If you want an illustration of the old adage that “good news is no news,” simply try to find stories about the pilgrimage by tens of thousands of Shiites to the Kadhimiya shrine in northwest Baghdad on Thursday. There were a few accounts—see, for instance, this New York Times article and this from the Los Angeles Times—but they were buried deep inside the newspapers.
What happened on Thursday was pretty remarkable: nothing. At least nothing terribly violent. Last year at least twenty pilgrims were killed by sniper and mortar attacks. In 2005, 1,000 pilgrims died on a bridge after rumors of a suicide bomber caused mass hysteria. This year, the death toll was two—and they died not as a result of an insurgent attack, but in a crush to get onto a train. A sniper did open fire at the procession from a Sunni neighborhood, but he was gunned down by Iraqi security forces without any of the pilgrims being killed.

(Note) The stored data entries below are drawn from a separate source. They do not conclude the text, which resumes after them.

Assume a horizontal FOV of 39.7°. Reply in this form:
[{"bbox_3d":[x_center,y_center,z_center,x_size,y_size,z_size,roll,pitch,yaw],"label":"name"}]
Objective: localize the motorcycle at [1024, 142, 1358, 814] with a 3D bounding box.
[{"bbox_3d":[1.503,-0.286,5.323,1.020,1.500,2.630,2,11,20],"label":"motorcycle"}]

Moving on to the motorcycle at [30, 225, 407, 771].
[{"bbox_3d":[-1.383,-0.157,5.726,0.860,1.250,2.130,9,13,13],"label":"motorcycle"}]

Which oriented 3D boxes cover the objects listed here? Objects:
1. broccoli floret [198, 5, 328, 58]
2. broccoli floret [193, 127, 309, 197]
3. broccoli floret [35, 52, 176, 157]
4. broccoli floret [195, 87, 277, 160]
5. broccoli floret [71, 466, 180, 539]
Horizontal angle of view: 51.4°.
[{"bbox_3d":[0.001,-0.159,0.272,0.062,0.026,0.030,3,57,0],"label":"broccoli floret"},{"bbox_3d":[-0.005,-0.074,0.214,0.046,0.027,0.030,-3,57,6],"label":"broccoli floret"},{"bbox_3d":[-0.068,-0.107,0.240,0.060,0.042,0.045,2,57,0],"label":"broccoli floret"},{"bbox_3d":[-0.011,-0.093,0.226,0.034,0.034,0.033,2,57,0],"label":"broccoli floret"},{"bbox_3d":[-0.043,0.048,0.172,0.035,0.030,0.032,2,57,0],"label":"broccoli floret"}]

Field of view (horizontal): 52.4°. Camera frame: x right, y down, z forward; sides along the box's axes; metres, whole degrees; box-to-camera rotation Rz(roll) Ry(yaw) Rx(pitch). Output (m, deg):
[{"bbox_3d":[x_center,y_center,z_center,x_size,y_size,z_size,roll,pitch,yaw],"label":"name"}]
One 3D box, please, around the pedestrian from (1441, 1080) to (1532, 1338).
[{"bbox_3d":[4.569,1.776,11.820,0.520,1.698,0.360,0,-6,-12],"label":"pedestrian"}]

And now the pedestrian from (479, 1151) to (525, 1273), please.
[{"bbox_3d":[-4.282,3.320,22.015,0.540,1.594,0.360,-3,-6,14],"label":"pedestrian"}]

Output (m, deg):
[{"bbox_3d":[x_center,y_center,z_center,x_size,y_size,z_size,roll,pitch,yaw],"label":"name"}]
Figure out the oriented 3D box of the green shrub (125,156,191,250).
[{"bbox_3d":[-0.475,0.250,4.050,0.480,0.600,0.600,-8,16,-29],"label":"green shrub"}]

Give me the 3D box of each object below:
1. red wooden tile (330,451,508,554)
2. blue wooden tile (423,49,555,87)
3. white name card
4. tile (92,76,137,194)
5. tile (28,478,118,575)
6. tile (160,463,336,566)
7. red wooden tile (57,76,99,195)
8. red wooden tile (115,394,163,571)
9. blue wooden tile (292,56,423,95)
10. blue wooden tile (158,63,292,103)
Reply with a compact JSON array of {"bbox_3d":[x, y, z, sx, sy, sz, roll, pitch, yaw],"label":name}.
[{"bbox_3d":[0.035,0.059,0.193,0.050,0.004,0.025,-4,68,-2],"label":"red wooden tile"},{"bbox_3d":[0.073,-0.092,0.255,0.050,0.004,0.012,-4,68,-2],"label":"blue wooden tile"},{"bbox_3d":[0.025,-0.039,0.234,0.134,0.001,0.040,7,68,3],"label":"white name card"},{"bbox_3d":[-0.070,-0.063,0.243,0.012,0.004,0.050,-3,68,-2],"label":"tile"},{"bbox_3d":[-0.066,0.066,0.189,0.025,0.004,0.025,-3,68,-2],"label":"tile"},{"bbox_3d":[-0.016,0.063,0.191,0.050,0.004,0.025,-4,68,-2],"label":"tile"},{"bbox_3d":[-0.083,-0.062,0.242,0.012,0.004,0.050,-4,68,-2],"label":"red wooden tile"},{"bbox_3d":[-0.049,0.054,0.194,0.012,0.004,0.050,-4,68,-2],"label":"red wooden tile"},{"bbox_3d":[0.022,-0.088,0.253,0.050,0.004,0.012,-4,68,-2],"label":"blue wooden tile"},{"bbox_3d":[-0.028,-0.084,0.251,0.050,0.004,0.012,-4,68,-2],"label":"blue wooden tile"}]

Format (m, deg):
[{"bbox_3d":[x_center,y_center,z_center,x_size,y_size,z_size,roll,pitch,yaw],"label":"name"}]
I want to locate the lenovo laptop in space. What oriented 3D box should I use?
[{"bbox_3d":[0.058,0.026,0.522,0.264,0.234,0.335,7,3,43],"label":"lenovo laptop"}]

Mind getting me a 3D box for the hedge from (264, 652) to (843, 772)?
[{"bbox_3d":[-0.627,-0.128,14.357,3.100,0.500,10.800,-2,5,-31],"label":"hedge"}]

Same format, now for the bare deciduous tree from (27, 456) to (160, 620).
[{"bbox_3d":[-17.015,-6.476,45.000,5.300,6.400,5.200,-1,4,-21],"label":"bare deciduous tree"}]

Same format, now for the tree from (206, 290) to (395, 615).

The success of the march cannot be ascribed entirely to American and Iraqi security forces lining the parade route. Moqtada al-Sadr’s Jaish al-Mahdi militia also played a role in protecting the Shiite pilgrims. And it didn’t hurt that Sunnis effectively have been pushed out (or cleansed) from Kadhimiya, thereby creating a more secure environment for the Shiites. Nevertheless, the peaceful pilgrimage was a heartening sign of how, at long last, a modicum of security is coming to Baghdad.